Using the negative NRC word fear
if you notice tidytext is used when doing an inner_join of the sentiment.

nrc_fear <- get_sentiments("nrc") %>% 
  filter(sentiment == "fear")

music_nrc<-music_tidy  %>%
 
  inner_join(nrc_fear) %>%
  count(word, sort = TRUE)

## Joining, by = "word"

kable(head(music_nrc)) %>%
  kable_styling(full_width = F) %>%
  column_spec(1, bold = T, border_right = F) %>%
  column_spec(1, width = "15em", background = "pink")

word	n
feeling	5
blues	3
disease	3
infant	2
pain	2
abuse	1

Positive NRC

Using the positive NRC word joy

nrc_joy <- get_sentiments("nrc") %>% 
  filter(sentiment == "joy")

music_nrcpos<-music_tidy  %>%
 
  inner_join(nrc_joy) %>%
  count(word, sort = TRUE)

## Joining, by = "word"

kable(head(music_nrcpos)) %>%
  kable_styling(full_width = F) %>%
  column_spec(1, bold = T, border_right = F) %>%
  column_spec(1, width = "15em", background = "pink")

word	n
music	83
dance	17
musical	6
feeling	5
share	5
favorite	4

BING

Here we are going to look at BING, and again BING uses positive and negative words.

music_counts <- music_tidy %>%
  inner_join(get_sentiments("bing")) %>%
  count(word, sentiment, sort = TRUE) %>%
  ungroup()

## Joining, by = "word"

kable(head(music_counts)) %>%
  kable_styling(full_width = F) %>%
  column_spec(1, bold = T, border_right = F) %>%
  column_spec(1, width = "15em", background = "pink")

word	sentiment	n
favorite	positive	4
advantage	positive	3
angry	negative	3
famously	positive	3
pretty	positive	3
strong	positive	3

The words here seem to be positive, only one word is negative which is angry.

Visualization of BING

Closer look of the aricles to see if it is mostly positve

The writing in Article 1 is completely positive.
The writing in Article 2 is mostly positive but it has some negative.
The writing in Article 3 is completely positive.

Afinn

Here we can see the average sentiment values of each of the articles.

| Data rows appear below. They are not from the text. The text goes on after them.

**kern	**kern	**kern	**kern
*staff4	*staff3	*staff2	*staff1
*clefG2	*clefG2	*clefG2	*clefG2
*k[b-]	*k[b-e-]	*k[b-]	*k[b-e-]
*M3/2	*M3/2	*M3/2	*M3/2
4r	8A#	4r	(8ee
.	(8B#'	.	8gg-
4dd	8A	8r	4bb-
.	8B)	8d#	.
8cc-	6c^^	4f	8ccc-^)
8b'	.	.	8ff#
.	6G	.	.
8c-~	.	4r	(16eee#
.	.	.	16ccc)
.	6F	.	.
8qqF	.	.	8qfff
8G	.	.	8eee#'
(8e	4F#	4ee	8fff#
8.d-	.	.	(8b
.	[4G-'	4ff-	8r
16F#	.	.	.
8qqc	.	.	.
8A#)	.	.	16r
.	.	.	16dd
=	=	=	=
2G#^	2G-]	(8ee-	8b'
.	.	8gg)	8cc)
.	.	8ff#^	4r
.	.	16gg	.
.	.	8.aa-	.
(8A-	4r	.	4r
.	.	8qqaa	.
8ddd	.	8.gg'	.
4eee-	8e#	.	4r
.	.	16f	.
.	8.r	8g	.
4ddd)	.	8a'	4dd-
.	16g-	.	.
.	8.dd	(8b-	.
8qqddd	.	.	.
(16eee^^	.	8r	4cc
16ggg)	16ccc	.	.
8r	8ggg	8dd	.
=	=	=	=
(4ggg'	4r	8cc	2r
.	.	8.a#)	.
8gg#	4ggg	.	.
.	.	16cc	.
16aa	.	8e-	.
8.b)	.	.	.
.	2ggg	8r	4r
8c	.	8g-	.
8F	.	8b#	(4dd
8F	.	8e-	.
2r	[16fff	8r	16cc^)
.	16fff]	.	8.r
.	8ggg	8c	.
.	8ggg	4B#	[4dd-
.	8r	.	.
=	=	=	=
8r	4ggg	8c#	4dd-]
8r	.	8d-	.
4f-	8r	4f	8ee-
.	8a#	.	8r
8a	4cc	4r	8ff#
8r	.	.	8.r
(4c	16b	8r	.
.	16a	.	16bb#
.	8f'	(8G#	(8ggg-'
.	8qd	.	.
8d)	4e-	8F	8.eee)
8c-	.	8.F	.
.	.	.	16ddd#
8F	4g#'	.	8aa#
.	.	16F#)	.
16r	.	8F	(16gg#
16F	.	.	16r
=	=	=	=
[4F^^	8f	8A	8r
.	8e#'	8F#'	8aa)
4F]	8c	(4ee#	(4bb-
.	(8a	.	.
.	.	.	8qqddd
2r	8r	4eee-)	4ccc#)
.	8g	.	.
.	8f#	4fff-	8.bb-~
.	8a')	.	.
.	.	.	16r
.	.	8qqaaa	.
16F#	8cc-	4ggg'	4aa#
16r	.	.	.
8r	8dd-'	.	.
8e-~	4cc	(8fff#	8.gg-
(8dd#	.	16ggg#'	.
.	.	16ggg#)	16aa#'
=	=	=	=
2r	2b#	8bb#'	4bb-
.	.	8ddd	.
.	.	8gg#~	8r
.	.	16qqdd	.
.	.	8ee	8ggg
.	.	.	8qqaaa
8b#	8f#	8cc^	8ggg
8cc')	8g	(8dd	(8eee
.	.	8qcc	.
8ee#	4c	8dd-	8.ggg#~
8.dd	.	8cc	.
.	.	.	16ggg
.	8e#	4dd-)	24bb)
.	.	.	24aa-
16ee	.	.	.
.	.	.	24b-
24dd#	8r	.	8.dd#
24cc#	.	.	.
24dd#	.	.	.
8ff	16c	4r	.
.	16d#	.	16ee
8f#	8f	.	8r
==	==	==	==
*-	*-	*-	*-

music_afinn <- music_tidy%>%
  inner_join(get_sentiments("afinn"), by = "word") %>%
  group_by(X)%>%
  summarize(value = sum(value * n() / sum(n())))

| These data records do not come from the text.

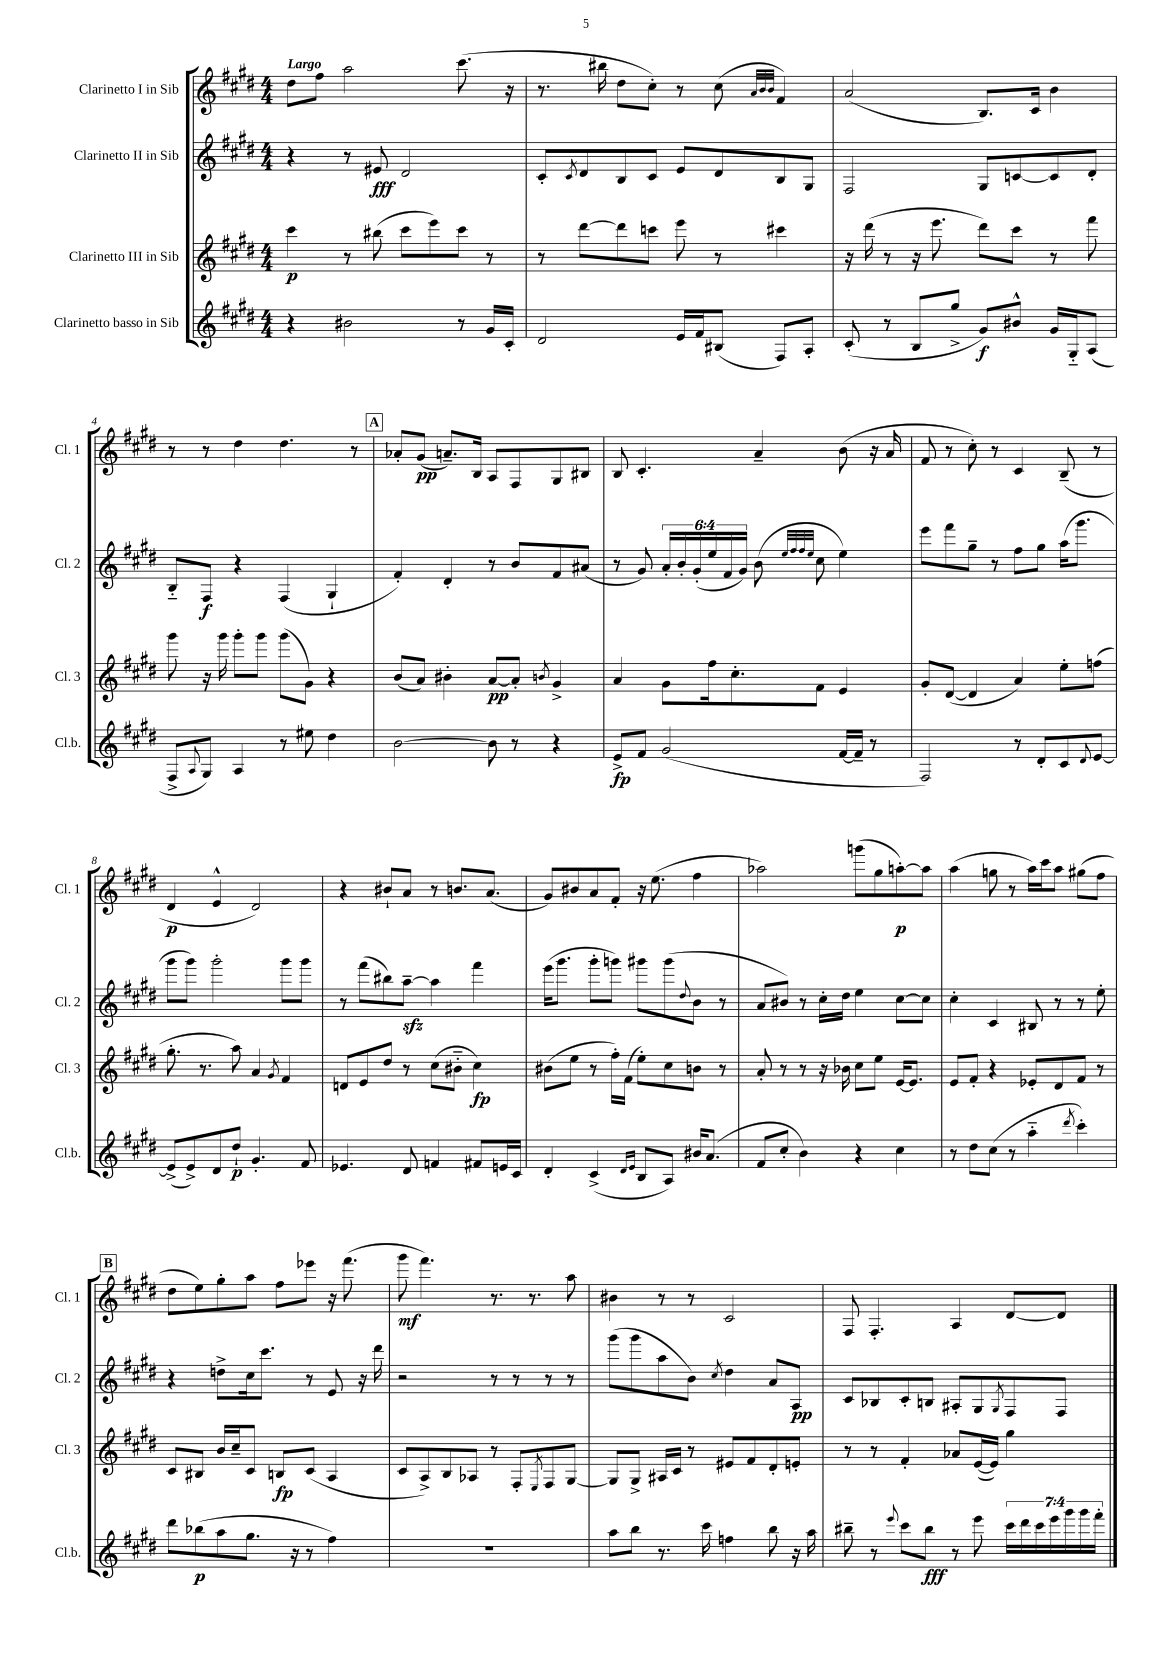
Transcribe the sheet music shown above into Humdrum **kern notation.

**kern	**kern	**kern	**kern
*staff4	*staff3	*staff2	*staff1
*clefG2	*clefG2	*clefG2	*clefG2
*k[f#c#g#d#]	*k[f#c#g#d#]	*k[f#c#g#d#]	*k[f#c#g#d#]
*M4/4	*M4/4	*M4/4	*M4/4
4r	4ccc#	4r	8dd#
.	.	.	8ff#
2b#	8r	8r	2aa
.	(8bb#	8e#	.
.	8ccc#	2d#	.
.	8eee)	.	.
8r	8ccc#	.	(8.ccc#
16g#	8r	.	.
16c#'	.	.	16r
=	=	=	=
2d#	8r	8c#'	8.r
.	.	8qc#	.
.	[8ddd#	8d#	.
.	.	.	16bb#
.	8ddd#]	8B	8dd#
.	8ccc	8c#	8cc#')
16e	8eee	8e	8r
16f#	.	.	.
(8B#	8r	8d#	(8cc#
.	.	.	32qqa
.	.	.	32qqb
.	.	.	32qqb
8F#)	4ccc#	8B	4f#)
8A'	.	8G#	.
=	=	=	=
(8c#'	16r	2F#	(2a
.	(16ddd#	.	.
8r	8r	.	.
8B	16r	.	.
.	8.eee	.	.
8gg#^	.	.	.
8g#)	8ddd#)	8G#	8.B)
8b#^^	8ccc#	[8c	.
.	.	.	16c#
16g#	8r	8c]	4b
16G#'~	.	.	.
(8A	8fff#	8d#'	.
=	=	=	=
8F#^	8ggg#	8B'~	8r
8qqA	.	.	.
8G#)	16r	8F#	8r
.	16ggg#	.	.
4A	8ggg#'	4r	4dd#
.	8ggg#	.	.
8r	(8ggg#	(4F#	4.dd#
8ee#	8g#)	.	.
4dd#	4r	4G#`	.
.	.	.	8r
=	=	=	=
[2b	(8b	4f#')	8a-'
.	8a)	.	(8g#
.	4b#'	4d#'	8.a~)
.	.	.	16B
8b]	[8a	8r	8A
8r	8a']	8b	8F#
.	8qb	.	.
4r	4g#^	8f#	8G#
.	.	(8a#	8B#
=	=	=	=
8e^	4a	8r	8B
8f#	.	8g#)	4.c#'
(2g#	8g#	24a'	.
.	.	24b'	.
.	.	(24g#'	.
.	16ff#	24ee	.
.	.	24f#	.
.	8.cc#'	.	.
.	.	24g#)	.
.	.	(8b	4a~
.	.	32qqee	.
.	.	32qqff#	.
.	.	32qqff#	.
.	.	32qqee	.
.	8f#	8cc#	.
[16f#	4e	4ee)	(8b
16f#~]	.	.	.
8r	.	.	16r
.	.	.	16a
=	=	=	=
2F#)	8g#'	8eee	8f#
.	([8d#	8fff#	8r
.	4d#]	8gg#~	8cc#')
.	.	8r	8r
8r	4a)	8ff#	4c#
8d#'	.	8gg#	.
8c#	8ee'	(16aa	(8B~
.	.	8.ggg#	.
8qqd#	.	.	.
[8e	(8ff	.	8r
=	=	=	=
(8e^]	8.gg#'	8ggg#	4d#
8e^)	.	8ggg#)	.
.	8.r	.	.
8d#	.	2ggg#'	4e^^
8dd#`	8aa)	.	.
4.g#'	4a	.	2d#)
.	8qg#	.	.
.	4f#	8ggg#	.
8f#	.	8ggg#	.
=	=	=	=
4.e-	8d	8r	4r
.	8e	(8fff#	.
.	8dd#	8bb#)	8b#`
8d#	8r	[8aa~	8a
4f	(8cc#	4aa]	8r
.	8b#'~	.	8.b
8f#	4cc#)	4fff#	.
.	.	.	(8.a
16e	.	.	.
16c#	.	.	.
=	=	=	=
4d#'	(8b#	(16eee	8g#)
.	.	8.ggg#	.
.	8ee	.	8b#
(4c#^	8r	8ggg#'	8a
.	16ff#')	8ggg)	8f#'
.	(16f#	.	.
16qqd#	.	.	.
16qqe	.	.	.
8B	8ee')	8ggg#	16r
.	.	.	(8.ee
8A)	8cc#	(8ggg#	.
.	.	8qqdd#	.
16b#	8b	8b	4ff#
(8.a	.	.	.
.	8r	8r	.
=	=	=	=
8f#	8a'	8a	2aa-)
8cc#'	8r	8b#)	.
4b)	8r	8r	.
.	16r	16cc#'	.
.	16b-	16dd#	.
4r	8cc#	4ee	(8ggg
.	8ee	.	8gg#
4cc#	[16e	[8cc#	[8aa')
.	8.e]	.	.
.	.	8cc#]	8aa]
=	=	=	=
8r	8e	4cc#'	(4aa
8dd#	8f#'	.	.
(8cc#	4r	4c#	8gg
8r	.	.	8r
4aa'~	8e-'	8B#	16aa)
.	.	.	16ccc#
.	8d#	8r	8aa
8qddd#	.	.	.
4ccc#')	8f#	8r	(8gg#
.	8r	8ee'	8ff#
=	=	=	=
8ddd#	8c#	4r	8dd#
(8bb-	8B#	.	8ee)
8aa	16b	8dd^	8gg#'
.	16cc#~	.	.
8.gg#	8c#	16cc#	8aa
.	.	8.ccc#	.
.	8B	.	8ff#
16r	.	.	.
8r	(8c#	8r	8eee-
4ff#)	4A	8e	16r
.	.	.	(8.fff#
.	.	16r	.
.	.	16ddd#	.
=	=	=	=
1r	8c#	2r	8ggg#
.	8A^)	.	4.fff#)
.	8B	.	.
.	8A-	.	.
.	8r	8r	8.r
.	8F#'	8r	.
.	.	.	8.r
.	8qE	.	.
.	8F#	8r	.
.	[8G#	8r	8aa
=	=	=	=
8aa	8G#]	(8ggg#	4b#
8bb	8G#^	8ggg#	.
8.r	16A#	8aa	8r
.	16c#	.	.
.	8r	8b)	8r
16ccc#	.	.	.
.	.	8qcc#	.
4ff	8e#	4dd#	2c#
.	8f#	.	.
8bb	8d#'	8a	.
16r	8e'	8A	.
16aa	.	.	.
=	=	=	=
8bb#~	8r	8c#	8F#
8r	8r	8B-	4.F#'
8qqeee	.	.	.
8ccc#	4f#'	8c#'	.
8bb#	.	8B	.
8r	8a-	8A#'	4A
8eee	([16e	8G#	.
.	16e])	.	.
.	.	8qG#	.
28ccc#	4gg#	8F#	[8d#
28ddd#	.	.	.
28ccc#	.	.	.
28eee	.	.	.
.	.	8F#	8d#]
28ggg#	.	.	.
28ggg#	.	.	.
28fff#'	.	.	.
==	==	==	==
*-	*-	*-	*-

## `summarise()` ungrouping output (override with `.groups` argument)

music_afinn %>%
  mutate(X= reorder(X, value)) %>%
  ggplot(aes(X, value, fill = value > 0)) +
  geom_col(show.legend = FALSE) +
  coord_flip() +
  ylab("Average sentiment value")

Article 3 has the highest average sentiment.

What does this tell us about the articles? Since the majority of the articles convey such high positivity, it shows that when the writers were writing these articles they wanted it to have a sense of joy. Considering that the articles are based on how music moves us it is seen as something joyous, and article 3 seems to convey the most joy in music.